• _What is required_
The span to copy runs from the line containing "X134027Y25908D01*" to the last line below. Copy it exactly, with nothing else.

Materials provided: Begin

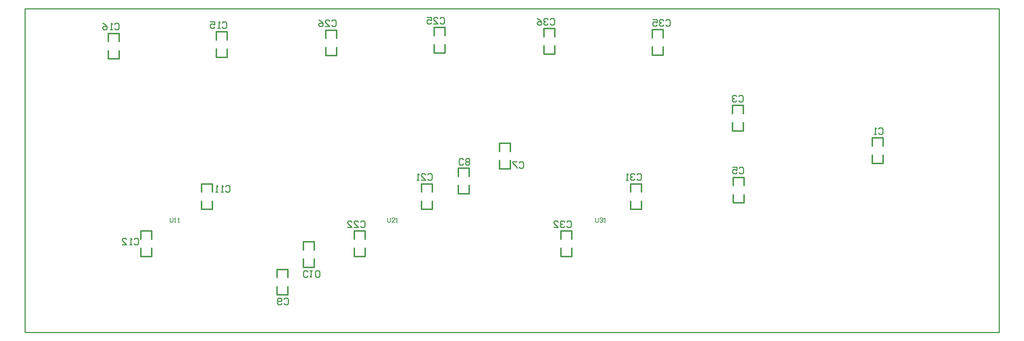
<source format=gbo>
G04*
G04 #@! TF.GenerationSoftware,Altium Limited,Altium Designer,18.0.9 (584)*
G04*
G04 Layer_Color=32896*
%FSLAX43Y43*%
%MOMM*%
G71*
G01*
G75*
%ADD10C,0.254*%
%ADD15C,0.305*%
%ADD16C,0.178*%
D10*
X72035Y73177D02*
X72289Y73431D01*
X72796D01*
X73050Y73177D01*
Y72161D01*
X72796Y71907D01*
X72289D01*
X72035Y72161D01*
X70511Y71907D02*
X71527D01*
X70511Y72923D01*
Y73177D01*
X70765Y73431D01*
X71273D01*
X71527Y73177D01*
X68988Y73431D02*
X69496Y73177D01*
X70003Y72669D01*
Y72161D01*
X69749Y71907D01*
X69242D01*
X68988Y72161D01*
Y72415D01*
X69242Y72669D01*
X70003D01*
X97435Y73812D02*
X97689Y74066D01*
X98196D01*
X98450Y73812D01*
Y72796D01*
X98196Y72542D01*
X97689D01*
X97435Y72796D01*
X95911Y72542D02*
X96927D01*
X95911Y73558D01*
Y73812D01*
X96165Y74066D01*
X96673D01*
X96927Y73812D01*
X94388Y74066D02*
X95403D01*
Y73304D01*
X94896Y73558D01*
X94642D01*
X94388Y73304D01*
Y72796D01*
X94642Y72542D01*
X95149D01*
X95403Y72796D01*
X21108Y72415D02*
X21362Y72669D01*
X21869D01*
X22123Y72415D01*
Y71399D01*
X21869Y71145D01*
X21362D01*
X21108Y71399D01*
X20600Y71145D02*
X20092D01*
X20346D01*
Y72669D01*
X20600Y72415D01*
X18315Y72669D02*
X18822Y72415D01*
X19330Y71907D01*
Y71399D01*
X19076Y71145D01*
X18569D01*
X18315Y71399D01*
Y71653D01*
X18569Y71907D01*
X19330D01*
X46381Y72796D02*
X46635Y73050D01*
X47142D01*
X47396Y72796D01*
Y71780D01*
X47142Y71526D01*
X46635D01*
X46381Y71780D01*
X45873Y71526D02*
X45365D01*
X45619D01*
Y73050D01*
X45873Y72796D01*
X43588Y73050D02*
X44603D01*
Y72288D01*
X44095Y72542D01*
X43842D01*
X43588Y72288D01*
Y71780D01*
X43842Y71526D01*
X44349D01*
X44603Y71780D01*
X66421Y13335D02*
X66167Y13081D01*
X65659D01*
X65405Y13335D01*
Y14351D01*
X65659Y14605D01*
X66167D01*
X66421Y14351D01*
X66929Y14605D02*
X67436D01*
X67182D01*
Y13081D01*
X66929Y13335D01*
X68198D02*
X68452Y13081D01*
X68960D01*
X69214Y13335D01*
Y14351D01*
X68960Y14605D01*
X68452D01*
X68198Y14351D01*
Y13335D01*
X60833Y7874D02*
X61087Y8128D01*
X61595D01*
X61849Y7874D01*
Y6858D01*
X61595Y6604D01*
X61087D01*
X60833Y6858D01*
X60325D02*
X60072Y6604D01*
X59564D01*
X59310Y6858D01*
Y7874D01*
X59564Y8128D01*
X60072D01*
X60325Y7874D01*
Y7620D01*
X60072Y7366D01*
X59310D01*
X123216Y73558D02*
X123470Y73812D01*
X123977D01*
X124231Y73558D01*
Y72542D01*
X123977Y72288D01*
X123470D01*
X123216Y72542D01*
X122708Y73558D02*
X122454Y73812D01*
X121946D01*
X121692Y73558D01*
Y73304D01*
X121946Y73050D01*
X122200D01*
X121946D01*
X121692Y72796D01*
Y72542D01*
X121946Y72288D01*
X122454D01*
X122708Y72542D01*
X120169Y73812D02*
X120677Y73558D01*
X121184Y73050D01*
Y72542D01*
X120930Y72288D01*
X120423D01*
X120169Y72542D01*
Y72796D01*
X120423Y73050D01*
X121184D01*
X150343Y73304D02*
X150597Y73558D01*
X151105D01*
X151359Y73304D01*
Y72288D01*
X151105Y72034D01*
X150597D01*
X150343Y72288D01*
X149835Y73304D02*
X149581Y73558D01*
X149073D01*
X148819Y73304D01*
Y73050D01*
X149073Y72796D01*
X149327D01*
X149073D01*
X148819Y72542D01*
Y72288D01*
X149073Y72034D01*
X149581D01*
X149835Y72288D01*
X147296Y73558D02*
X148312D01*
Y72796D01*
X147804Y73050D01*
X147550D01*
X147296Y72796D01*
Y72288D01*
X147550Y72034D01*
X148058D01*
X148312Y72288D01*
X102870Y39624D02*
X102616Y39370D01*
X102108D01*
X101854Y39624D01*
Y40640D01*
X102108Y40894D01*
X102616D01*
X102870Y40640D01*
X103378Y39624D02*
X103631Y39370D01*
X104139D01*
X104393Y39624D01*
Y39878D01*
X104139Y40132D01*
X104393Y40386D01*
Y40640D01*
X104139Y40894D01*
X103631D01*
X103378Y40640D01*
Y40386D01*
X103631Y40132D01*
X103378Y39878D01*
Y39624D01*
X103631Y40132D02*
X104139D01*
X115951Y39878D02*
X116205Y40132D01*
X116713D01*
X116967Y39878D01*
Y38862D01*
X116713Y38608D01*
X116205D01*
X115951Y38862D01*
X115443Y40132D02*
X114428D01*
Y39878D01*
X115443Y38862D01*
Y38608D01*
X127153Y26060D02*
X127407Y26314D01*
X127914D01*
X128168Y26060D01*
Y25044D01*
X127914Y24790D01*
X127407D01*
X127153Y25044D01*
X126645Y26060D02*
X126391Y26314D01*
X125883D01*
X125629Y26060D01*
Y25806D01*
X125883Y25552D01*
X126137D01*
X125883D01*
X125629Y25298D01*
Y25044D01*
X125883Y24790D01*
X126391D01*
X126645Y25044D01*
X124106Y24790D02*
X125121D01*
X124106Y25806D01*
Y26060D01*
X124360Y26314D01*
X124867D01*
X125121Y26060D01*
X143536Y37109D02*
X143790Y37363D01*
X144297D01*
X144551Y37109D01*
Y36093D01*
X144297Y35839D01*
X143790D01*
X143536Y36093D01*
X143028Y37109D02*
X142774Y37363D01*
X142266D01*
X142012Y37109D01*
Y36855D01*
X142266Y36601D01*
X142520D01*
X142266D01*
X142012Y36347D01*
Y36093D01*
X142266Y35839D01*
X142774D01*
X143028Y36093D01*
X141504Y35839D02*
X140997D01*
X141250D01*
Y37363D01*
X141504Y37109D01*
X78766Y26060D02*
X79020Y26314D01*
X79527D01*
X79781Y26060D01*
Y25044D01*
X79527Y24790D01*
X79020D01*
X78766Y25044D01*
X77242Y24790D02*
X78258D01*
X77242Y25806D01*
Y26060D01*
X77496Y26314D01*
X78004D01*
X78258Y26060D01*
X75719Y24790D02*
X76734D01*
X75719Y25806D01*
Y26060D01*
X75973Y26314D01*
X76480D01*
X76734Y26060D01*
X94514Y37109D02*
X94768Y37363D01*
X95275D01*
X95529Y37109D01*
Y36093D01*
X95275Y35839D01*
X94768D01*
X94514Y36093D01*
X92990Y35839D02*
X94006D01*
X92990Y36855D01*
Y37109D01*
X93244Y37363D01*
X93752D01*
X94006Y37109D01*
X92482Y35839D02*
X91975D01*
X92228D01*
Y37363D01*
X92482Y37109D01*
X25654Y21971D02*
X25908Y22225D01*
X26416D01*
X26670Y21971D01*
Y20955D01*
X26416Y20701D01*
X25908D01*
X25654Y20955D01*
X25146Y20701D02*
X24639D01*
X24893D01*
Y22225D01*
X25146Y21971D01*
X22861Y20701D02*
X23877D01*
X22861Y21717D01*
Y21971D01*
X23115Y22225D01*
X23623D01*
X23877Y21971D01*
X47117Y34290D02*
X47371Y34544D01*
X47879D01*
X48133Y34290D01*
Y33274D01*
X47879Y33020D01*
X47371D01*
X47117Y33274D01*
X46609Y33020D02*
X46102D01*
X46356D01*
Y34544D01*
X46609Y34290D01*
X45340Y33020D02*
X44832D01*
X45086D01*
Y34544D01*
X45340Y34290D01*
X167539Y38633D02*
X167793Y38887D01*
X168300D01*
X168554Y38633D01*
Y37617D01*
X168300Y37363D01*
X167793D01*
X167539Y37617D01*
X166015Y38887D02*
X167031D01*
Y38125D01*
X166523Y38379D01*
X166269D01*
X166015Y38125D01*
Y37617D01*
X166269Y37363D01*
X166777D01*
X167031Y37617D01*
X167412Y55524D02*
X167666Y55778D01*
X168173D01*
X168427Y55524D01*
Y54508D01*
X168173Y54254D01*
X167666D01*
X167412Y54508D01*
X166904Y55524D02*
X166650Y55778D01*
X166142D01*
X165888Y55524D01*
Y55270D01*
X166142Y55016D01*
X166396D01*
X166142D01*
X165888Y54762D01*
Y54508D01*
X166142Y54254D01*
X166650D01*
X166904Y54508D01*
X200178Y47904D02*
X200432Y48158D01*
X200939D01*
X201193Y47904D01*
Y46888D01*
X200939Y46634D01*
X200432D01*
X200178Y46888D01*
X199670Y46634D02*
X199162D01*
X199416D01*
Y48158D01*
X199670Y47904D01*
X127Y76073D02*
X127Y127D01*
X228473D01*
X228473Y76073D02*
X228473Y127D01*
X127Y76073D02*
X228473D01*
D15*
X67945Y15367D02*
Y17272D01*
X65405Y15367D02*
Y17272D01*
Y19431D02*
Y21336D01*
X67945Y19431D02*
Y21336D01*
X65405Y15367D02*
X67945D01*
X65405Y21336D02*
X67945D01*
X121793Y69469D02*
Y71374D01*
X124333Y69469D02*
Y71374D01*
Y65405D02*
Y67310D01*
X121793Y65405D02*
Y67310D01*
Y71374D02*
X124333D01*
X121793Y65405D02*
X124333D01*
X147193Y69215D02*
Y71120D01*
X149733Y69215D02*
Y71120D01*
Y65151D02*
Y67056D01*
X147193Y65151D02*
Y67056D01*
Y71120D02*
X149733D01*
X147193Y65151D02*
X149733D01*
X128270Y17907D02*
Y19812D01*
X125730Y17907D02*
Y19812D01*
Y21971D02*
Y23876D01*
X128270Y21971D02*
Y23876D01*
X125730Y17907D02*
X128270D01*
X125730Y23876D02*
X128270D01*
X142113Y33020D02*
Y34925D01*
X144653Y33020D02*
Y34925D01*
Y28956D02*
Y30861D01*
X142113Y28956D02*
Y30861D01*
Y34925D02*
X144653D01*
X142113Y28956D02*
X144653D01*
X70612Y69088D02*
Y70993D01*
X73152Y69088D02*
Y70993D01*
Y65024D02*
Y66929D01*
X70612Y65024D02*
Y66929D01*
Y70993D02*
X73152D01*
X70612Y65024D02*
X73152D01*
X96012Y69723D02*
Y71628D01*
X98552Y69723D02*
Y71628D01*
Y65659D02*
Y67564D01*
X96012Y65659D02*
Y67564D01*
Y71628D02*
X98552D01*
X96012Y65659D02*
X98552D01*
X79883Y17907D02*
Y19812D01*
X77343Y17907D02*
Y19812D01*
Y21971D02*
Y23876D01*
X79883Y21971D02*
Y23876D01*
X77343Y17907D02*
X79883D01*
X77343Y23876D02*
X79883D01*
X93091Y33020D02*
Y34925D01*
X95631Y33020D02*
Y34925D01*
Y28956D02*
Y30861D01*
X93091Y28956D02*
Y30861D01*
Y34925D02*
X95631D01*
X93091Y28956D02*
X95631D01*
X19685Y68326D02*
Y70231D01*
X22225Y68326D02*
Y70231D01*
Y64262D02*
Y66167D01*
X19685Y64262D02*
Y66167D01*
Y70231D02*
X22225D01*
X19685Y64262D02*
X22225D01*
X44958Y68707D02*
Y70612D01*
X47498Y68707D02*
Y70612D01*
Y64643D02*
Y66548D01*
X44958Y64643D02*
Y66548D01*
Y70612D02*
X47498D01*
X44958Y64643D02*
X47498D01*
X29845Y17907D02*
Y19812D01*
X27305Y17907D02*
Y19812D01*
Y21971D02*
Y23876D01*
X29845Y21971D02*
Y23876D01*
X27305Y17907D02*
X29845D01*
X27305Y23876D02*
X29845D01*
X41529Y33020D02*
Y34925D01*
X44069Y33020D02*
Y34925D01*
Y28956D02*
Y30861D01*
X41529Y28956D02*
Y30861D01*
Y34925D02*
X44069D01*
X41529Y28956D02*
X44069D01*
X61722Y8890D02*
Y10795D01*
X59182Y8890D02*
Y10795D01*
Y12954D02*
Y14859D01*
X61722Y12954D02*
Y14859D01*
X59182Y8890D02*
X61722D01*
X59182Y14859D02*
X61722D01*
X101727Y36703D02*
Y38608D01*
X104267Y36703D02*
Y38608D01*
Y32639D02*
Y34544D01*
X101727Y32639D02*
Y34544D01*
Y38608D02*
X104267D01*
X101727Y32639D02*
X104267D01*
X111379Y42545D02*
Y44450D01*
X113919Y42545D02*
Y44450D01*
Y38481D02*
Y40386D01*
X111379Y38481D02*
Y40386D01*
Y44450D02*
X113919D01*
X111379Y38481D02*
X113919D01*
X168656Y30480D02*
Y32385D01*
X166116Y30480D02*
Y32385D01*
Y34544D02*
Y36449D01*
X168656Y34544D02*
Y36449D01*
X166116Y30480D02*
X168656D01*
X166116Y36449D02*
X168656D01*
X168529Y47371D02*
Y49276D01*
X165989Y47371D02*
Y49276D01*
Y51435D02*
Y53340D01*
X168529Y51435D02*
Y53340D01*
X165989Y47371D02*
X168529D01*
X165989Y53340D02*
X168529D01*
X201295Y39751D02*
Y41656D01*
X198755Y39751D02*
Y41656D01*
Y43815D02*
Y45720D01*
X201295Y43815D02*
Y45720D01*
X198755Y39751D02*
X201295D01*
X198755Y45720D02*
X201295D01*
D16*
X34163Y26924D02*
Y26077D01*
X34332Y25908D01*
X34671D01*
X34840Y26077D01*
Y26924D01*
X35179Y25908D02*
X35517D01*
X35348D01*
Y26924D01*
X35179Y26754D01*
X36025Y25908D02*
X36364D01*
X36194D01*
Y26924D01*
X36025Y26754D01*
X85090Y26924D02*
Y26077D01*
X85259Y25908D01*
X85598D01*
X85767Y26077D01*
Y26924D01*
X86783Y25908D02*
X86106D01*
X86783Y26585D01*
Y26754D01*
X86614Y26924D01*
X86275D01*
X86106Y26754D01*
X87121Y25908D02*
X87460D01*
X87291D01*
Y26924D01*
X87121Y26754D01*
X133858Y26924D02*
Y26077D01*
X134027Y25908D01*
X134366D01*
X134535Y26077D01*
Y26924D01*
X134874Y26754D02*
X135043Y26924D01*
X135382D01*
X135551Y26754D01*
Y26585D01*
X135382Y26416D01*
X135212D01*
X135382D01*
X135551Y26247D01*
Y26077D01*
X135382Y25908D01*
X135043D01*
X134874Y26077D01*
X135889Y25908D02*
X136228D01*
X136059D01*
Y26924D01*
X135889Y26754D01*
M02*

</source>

Materials provided: End

• _Answer area_
X134027Y25908D01*
X134366D01*
X134535Y26077D01*
Y26924D01*
X134874Y26754D02*
X135043Y26924D01*
X135382D01*
X135551Y26754D01*
Y26585D01*
X135382Y26416D01*
X135212D01*
X135382D01*
X135551Y26247D01*
Y26077D01*
X135382Y25908D01*
X135043D01*
X134874Y26077D01*
X135889Y25908D02*
X136228D01*
X136059D01*
Y26924D01*
X135889Y26754D01*
M02*

</source>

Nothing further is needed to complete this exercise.